“Training healthcare staff is essential for ensuring quality healthcare”

“Being passionate about my career as a nurse and wanting to utilise my nursing skills led me into humanitarian work for the benefit of humanity. I first heard about MSF back in 2011 from my colleagues, just after we were done with our internship. I later did some research into MSF: what it does as well as how it works. I foresaw room for my career growth and started looking out for opportunities with the organisation.

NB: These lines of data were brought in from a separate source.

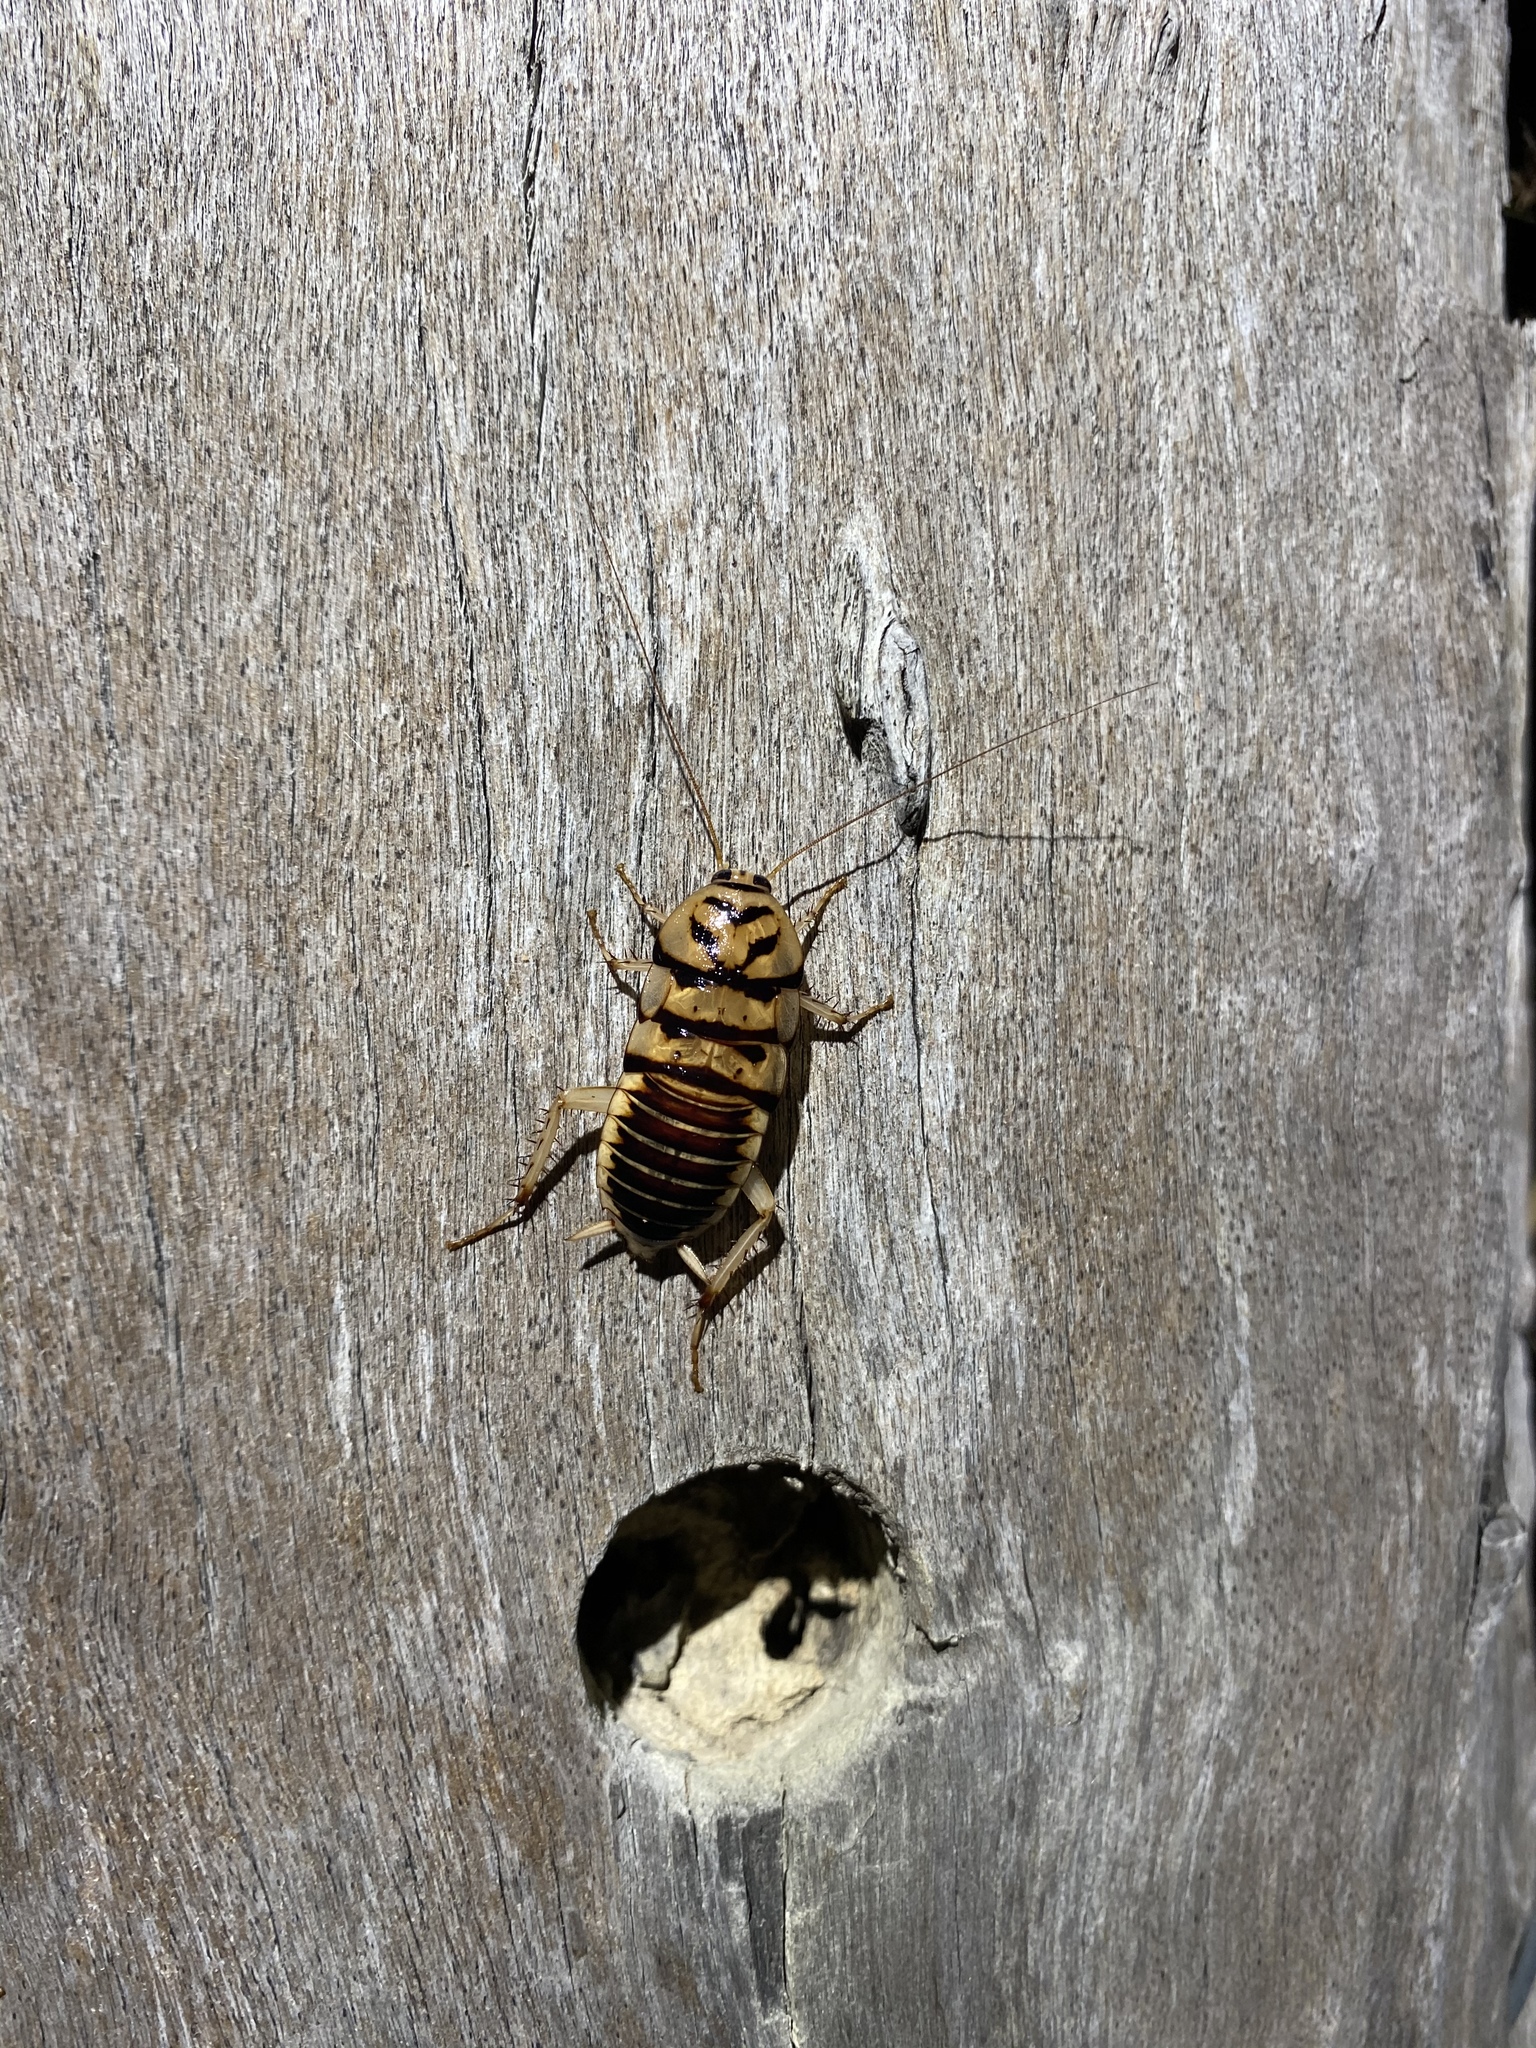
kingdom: Animalia
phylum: Arthropoda
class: Insecta
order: Blattodea
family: Blattidae
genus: Melanozosteria
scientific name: Melanozosteria triangulata
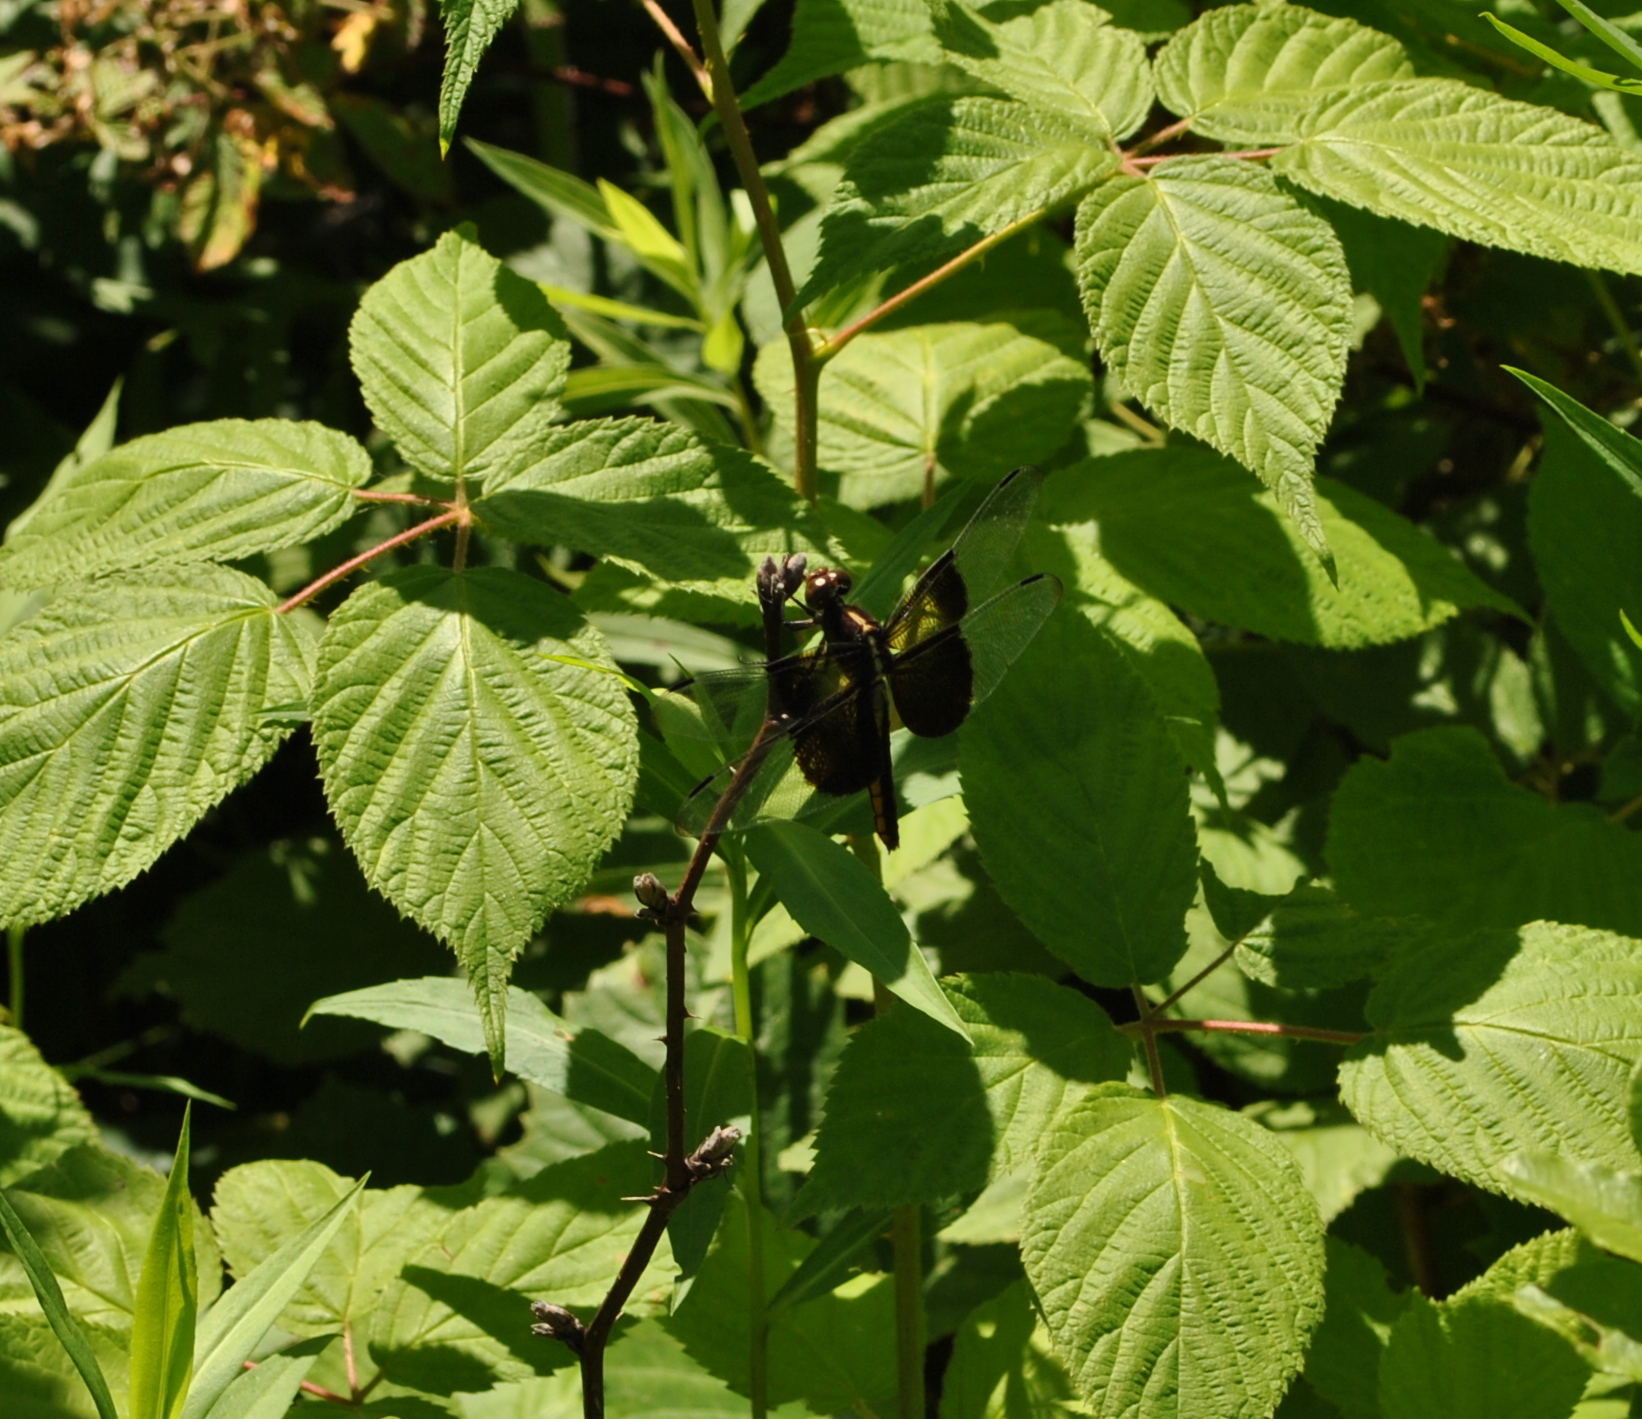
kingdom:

In 2019, I was fortunate to get a job with the MSF Academy for Healthcare. I was in charge of implementing the Basic Clinical Nursing Care curriculum for nurses and midwives in South Sudan.

Since then, I have worked with MSF in South Sudan- in Juba, Old Fangak, Bentiu and Malakal. The main medical emergencies MSF are responding to are malnutrition; infectious disease outbreaks, such as measles and cholera; traumatic and violence-related injuries; water and sanitation issues; as well as respiratory diseases such as COVID-19.

MSF works in remote areas with marginalised communities. With limited qualified health staff in these areas, MSF provides on-the-job training for people so that they can carry out medical interventions safely. The MSF Academy aims to professionalise and formalise this training. We engage tutors who are qualified and have experience in both mentorship and tutorship.

The MSF Academy is like a college within a project. We have classrooms, bedside teaching and a pool of staff working as tutors, whom I supervise and mentor. Since joining the MSF Academy, I’ve seen the impact the training has made on our healthcare staff and the patients we care for by improving the quality of care we provide.

Despite working within a hospital setting, we run the MSF Academy just like any other learning institution. On a normal day, I go to the classrooms to make sure that tutors are ready and go through the session plans to make sure that classes have started. I also visit the hospitals to see how the medical tutors are integrating with the rest of the team, while supporting the clinical mentors in their day-to-day activities in the wards.

One of the things that I’m greatly happy with is seeing how the MSF Academy helps improve things in the facilities where we work, at the same time empowering our learners. Back in 2020, when we were struck by the COVID-19 pandemic, it was hard for staff to move from one project to another. Despite this challenge, most of our staff who were also our learners stood out and showed their strength by managing the facilities.

In 2021, Agok hospital in South Sudan had a go-slow due to renumeration concerns, which forced the hospital to pause its services for a while. Through the management, people stepped up and took on different roles within the hospital. I was personally the scrub-nurse for surgery and, together with the other staff, we were able to save lives.

My most proud moment was in early June this year when the first cohort of students graduated in Old Fangak. That’s when I realised the magnitude and impact of the training we have been offering. It was even more fulfilling seeing the community celebrate and support the graduates.

As a nurse educator, I’m now more motivated to transfer and share my knowledge and skills with upcoming nurses so that they are able to give better care to their patients and help save a life somewhere.”